- [What you should do]: Filter the entries, keeping every line with the word "Left".

Items from a dataset
((
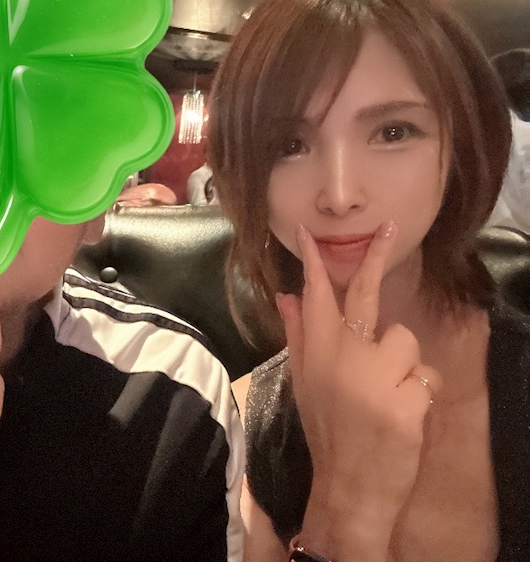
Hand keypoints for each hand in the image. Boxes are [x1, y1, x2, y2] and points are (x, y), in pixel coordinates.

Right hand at [279, 222, 441, 560]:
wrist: (348, 486)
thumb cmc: (328, 431)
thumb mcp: (304, 382)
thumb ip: (299, 335)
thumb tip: (286, 296)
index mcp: (316, 352)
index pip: (315, 296)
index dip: (313, 262)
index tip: (308, 231)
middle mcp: (342, 356)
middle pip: (364, 296)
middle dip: (375, 257)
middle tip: (388, 226)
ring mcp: (375, 375)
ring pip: (405, 341)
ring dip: (404, 366)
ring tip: (388, 394)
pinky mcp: (406, 397)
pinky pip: (426, 375)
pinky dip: (420, 394)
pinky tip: (401, 415)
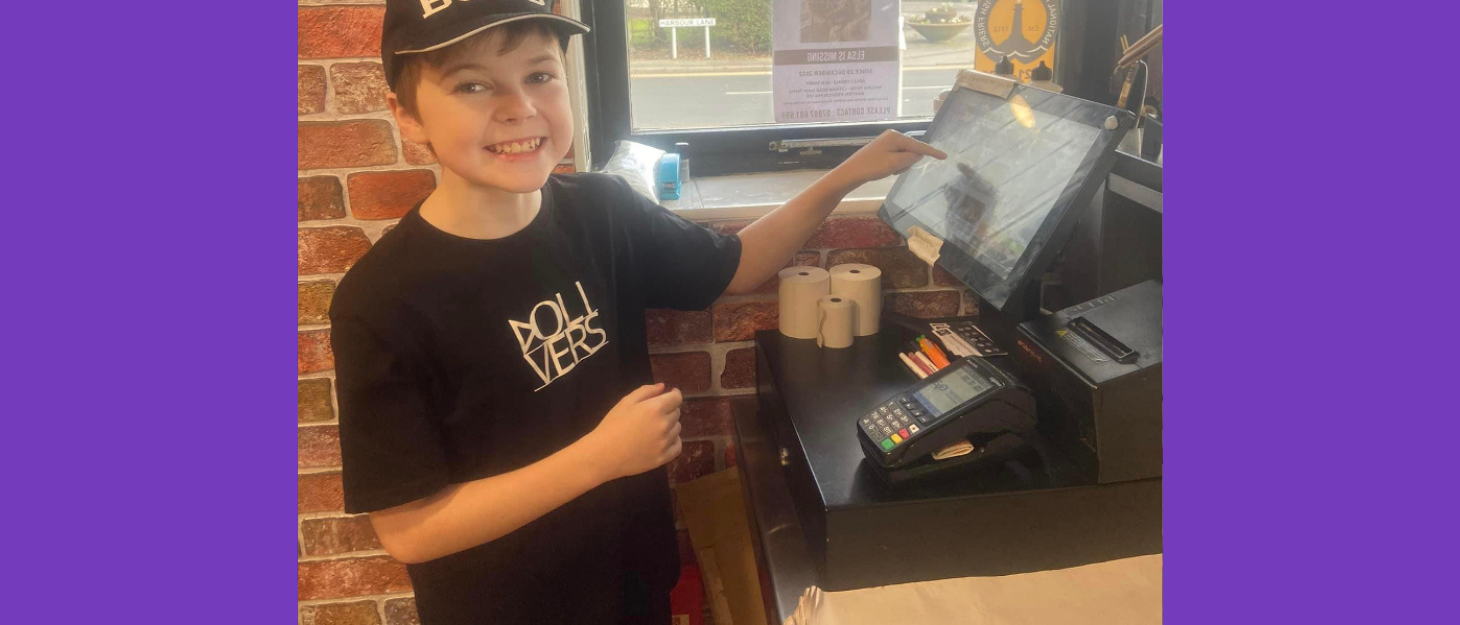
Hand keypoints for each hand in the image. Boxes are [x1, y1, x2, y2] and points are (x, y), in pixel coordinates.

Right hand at [586, 383, 683, 479]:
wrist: (603, 454)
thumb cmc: (612, 425)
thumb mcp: (625, 402)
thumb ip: (646, 391)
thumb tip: (663, 387)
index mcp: (655, 408)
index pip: (676, 398)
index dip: (675, 394)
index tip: (671, 394)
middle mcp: (664, 425)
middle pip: (676, 413)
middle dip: (669, 410)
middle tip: (654, 414)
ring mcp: (665, 443)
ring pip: (677, 429)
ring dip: (670, 425)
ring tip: (654, 428)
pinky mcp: (663, 458)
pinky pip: (678, 446)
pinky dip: (674, 441)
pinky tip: (663, 440)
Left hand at [826, 130, 946, 193]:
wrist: (851, 172)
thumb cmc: (872, 167)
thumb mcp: (894, 164)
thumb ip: (910, 158)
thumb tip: (919, 154)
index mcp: (896, 136)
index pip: (918, 145)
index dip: (932, 152)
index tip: (944, 156)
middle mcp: (892, 136)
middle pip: (912, 150)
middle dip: (908, 162)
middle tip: (894, 170)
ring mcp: (887, 142)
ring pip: (905, 155)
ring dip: (901, 165)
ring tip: (888, 171)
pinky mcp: (883, 149)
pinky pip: (897, 157)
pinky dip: (895, 165)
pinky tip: (885, 169)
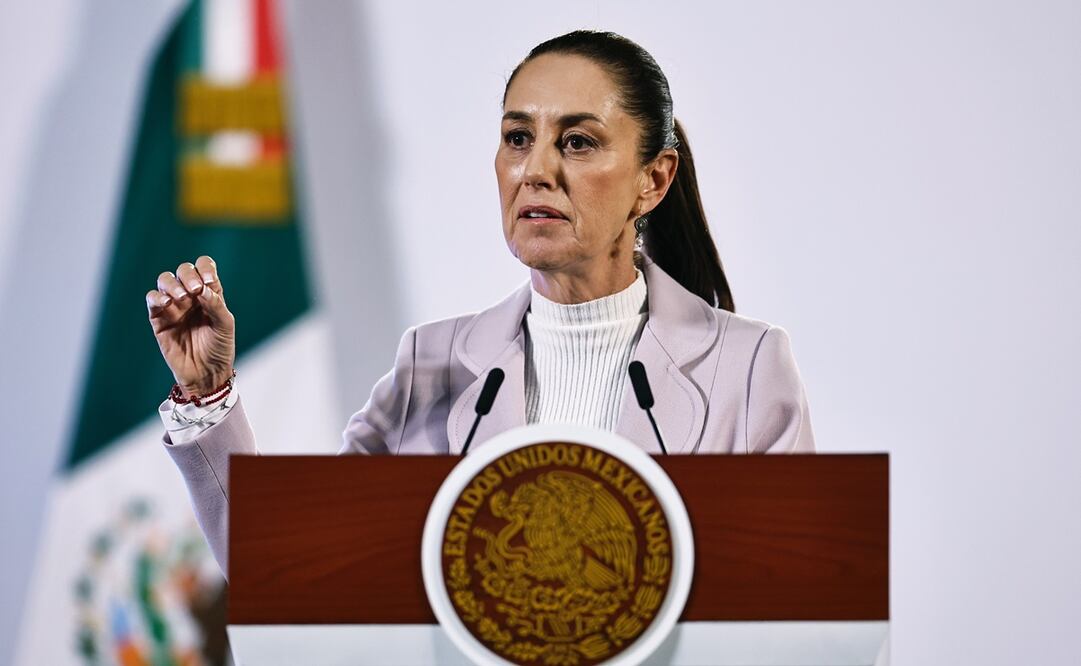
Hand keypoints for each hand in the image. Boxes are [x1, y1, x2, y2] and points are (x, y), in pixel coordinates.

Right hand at [146, 256, 235, 397]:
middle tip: (195, 291)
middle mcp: (191, 296)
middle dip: (188, 275)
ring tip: (181, 298)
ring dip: (172, 284)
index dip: (205, 268)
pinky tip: (167, 304)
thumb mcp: (225, 325)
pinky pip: (152, 299)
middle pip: (183, 270)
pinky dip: (157, 297)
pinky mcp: (159, 319)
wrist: (206, 374)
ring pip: (165, 281)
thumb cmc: (220, 348)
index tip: (209, 282)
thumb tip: (201, 287)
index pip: (204, 267)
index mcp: (209, 293)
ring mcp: (174, 306)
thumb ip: (215, 304)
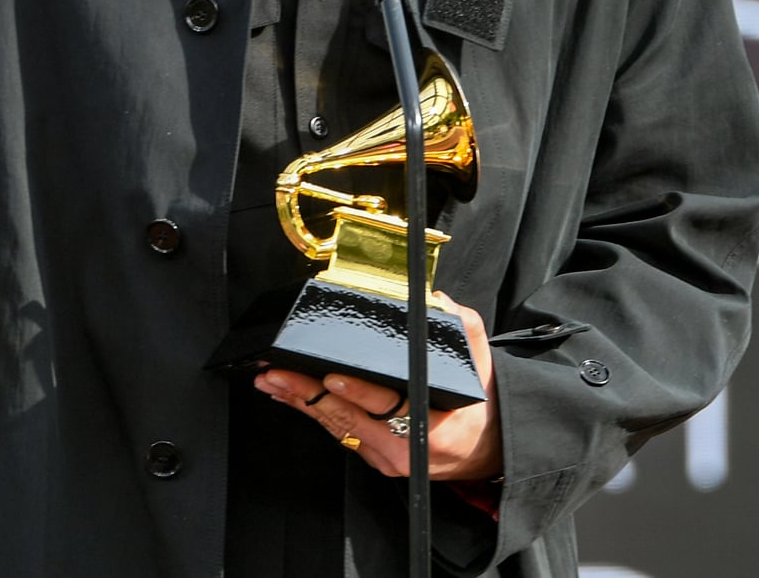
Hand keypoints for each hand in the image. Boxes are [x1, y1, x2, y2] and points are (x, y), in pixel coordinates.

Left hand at [253, 292, 501, 480]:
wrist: (486, 449)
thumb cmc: (478, 405)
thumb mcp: (480, 362)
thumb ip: (462, 327)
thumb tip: (437, 300)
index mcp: (432, 424)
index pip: (390, 406)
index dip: (358, 393)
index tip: (332, 377)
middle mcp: (406, 445)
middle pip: (350, 418)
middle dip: (308, 394)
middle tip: (278, 373)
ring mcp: (388, 456)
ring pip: (337, 427)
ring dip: (300, 402)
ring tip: (271, 380)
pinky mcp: (375, 458)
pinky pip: (339, 433)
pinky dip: (311, 413)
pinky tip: (288, 397)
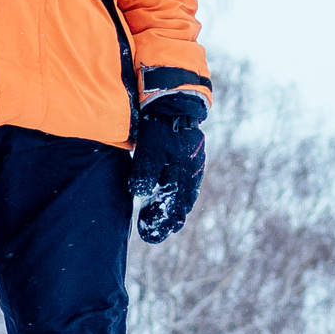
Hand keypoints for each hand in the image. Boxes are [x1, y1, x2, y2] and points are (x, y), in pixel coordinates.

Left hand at [129, 97, 205, 243]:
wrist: (174, 101)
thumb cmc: (161, 127)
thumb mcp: (150, 150)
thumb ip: (145, 173)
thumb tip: (140, 193)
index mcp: (185, 172)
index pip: (178, 203)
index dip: (169, 219)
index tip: (159, 232)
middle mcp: (193, 169)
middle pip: (185, 200)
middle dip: (175, 216)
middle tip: (167, 230)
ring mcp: (194, 162)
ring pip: (187, 190)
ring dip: (179, 205)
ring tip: (174, 217)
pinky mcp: (190, 154)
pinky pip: (188, 179)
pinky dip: (182, 191)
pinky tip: (175, 193)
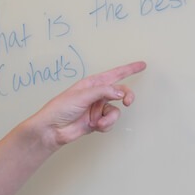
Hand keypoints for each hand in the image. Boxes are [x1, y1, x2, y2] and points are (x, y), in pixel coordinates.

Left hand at [0, 60, 145, 194]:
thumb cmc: (60, 108)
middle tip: (128, 102)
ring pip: (115, 110)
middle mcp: (96, 95)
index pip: (114, 74)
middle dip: (126, 97)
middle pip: (120, 92)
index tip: (142, 65)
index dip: (129, 69)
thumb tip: (121, 92)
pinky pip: (110, 122)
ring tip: (99, 122)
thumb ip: (103, 92)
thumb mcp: (82, 95)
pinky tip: (96, 126)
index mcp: (92, 84)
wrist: (52, 129)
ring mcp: (97, 109)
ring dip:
))
- [Solution to this task]:
Left hand at [826, 130, 946, 193]:
Left hand at [253, 292, 501, 480]:
Left hand at [129, 97, 205, 243]:
Left hand at [0, 60, 145, 194]:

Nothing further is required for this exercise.